Booting the Computer

Booting the Computer

Very shortly, the Pentium boot process is as follows. Every Pentium includes a parentboard (previously called a motherboard before political correctness hit the computer industry). On the parentboard is a program called the system BIOS (Basic Input Output System). The BIOS includes low-level I/O software, including procedures to read the keyboard, write to the screen, and do disk I/O, among other things. Nowadays, it is held in a flash RAM, which is nonvolatile but which can be updated by the operating system when bugs are found in the BIOS.

When the computer is booted, the BIOS is started. It first checks to see how much RAM is installed and whether the keyboard and other basic devices are installed and responding correctly. It starts out by scanning the ISA and PCI buses to detect all the devices attached to them. Some of these devices are normally legacy (i.e., designed before plug and play was invented) and have fixed interrupt levels and I/O addresses (possibly set by switches or jumpers on the I/O card, but not changeable by the operating system). These devices are recorded. The plug and play devices are also recorded. If the devices present are different from when the system was last booted, the new devices are configured.

The BIOS then decides the boot device by trying a list of devices stored in the CMOS memory.
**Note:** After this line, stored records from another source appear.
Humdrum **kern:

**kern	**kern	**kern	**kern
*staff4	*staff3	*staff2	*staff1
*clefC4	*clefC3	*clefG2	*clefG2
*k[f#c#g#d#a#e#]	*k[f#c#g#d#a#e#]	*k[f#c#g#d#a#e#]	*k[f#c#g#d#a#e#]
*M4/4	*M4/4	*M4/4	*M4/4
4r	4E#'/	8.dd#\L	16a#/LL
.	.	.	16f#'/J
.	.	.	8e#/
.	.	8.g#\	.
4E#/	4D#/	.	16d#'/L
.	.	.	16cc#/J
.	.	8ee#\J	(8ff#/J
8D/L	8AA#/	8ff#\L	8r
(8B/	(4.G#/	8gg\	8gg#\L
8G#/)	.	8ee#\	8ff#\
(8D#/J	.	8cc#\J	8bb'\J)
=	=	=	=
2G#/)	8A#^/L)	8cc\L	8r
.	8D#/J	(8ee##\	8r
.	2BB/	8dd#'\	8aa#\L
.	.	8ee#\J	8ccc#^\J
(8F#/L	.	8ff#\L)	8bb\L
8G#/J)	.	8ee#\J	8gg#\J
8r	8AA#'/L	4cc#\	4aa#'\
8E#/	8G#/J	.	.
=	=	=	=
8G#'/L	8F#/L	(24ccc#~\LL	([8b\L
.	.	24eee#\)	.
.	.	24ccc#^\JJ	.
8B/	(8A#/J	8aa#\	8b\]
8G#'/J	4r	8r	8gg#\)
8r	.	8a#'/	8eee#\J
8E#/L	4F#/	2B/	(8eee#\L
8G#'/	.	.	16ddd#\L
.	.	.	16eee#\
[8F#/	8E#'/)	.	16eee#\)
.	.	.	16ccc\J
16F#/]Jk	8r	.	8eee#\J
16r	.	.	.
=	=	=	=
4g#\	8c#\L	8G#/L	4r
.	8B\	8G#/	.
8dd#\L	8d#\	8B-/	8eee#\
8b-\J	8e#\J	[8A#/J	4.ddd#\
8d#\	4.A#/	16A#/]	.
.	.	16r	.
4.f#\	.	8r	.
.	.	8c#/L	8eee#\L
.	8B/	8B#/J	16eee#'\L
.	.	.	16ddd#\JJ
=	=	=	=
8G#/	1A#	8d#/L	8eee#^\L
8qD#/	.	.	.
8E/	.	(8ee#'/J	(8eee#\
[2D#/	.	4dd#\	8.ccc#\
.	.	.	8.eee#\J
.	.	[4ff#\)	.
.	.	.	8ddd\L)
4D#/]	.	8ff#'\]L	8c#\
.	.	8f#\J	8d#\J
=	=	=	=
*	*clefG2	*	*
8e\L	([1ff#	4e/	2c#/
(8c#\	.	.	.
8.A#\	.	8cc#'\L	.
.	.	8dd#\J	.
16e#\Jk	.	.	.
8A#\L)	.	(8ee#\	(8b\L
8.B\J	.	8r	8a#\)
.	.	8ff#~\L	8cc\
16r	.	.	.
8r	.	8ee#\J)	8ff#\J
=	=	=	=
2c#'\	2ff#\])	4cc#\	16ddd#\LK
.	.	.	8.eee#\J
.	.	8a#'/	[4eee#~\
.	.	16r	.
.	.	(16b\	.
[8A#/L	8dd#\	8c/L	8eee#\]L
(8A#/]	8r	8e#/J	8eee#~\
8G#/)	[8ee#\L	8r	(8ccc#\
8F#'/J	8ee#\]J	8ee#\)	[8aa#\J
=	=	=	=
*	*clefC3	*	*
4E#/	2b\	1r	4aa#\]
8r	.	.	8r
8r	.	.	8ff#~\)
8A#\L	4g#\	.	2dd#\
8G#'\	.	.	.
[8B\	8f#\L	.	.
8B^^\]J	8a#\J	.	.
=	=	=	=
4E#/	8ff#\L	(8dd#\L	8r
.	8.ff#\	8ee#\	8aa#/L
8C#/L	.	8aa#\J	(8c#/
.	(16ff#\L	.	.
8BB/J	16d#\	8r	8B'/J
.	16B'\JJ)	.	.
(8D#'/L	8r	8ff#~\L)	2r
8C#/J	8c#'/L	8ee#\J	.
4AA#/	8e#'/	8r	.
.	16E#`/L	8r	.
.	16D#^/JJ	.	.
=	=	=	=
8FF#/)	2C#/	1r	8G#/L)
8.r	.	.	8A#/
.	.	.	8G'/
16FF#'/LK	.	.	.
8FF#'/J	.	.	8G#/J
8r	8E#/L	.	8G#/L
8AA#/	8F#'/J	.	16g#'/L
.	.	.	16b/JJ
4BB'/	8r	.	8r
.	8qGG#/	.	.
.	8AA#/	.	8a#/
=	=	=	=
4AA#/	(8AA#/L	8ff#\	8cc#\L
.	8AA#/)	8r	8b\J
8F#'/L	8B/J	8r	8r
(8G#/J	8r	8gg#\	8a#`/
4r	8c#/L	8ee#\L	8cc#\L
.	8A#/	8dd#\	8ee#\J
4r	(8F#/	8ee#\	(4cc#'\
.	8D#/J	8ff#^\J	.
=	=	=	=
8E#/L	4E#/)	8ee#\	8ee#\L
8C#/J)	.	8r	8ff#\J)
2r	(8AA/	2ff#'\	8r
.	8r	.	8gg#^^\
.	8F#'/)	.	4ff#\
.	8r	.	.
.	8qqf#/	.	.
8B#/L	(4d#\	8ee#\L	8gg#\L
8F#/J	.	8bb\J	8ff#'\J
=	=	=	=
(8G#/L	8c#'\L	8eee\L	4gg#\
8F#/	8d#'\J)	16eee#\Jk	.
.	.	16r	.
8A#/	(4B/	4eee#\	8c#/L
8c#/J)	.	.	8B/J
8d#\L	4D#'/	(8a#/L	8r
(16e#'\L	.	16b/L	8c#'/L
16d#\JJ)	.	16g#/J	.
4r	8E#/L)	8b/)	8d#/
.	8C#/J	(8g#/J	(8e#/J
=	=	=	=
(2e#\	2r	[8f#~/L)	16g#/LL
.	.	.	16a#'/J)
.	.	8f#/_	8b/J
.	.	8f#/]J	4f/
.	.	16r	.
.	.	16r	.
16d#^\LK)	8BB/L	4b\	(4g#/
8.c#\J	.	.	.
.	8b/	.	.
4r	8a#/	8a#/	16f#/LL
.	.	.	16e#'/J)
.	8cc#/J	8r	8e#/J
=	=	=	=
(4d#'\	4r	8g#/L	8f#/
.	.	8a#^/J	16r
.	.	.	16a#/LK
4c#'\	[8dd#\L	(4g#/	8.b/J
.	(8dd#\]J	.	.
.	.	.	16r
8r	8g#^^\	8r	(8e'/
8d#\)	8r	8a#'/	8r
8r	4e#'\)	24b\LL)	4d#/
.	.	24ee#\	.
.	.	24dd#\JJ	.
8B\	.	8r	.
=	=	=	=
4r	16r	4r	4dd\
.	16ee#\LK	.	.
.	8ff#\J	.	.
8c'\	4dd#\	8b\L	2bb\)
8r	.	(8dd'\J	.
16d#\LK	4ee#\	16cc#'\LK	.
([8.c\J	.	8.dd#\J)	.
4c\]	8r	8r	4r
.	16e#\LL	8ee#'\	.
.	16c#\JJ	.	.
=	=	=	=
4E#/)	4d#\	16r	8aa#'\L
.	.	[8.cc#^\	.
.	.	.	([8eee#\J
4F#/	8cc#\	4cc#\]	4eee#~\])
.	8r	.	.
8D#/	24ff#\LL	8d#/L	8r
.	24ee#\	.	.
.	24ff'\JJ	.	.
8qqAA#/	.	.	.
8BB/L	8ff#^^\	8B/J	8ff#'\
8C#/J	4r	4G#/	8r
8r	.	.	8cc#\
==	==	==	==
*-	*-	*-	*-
The user can modify this list by entering a BIOS configuration program just after booting. Typically, an attempt is made to boot from the floppy disk, if one is present. If that fails the CD-ROM drive is queried to see if a bootable CD-ROM is present. If neither a floppy nor a CD-ROM is present, the system is booted from the hard disk. The first sector from the boot device is read into memory and executed. This sector includes a program that usually inspects the partition table at the end of the boot sector to decide which partition is active. Then a secondary boot loader is read in from that partition. This loader reads in the operating system from the active partition and starts it.

The operating system then queries the BIOS to get the configuration information. For each device, it checks to see if it has the device driver. If not, it asks the user to insert a CD-ROM containing the driver (supplied by the device's manufacturer). Once it has all the device drivers, the operating system loads them into the kernel. Then it initializes its tables, creates whatever background processes are required, and starts up a login program or GUI.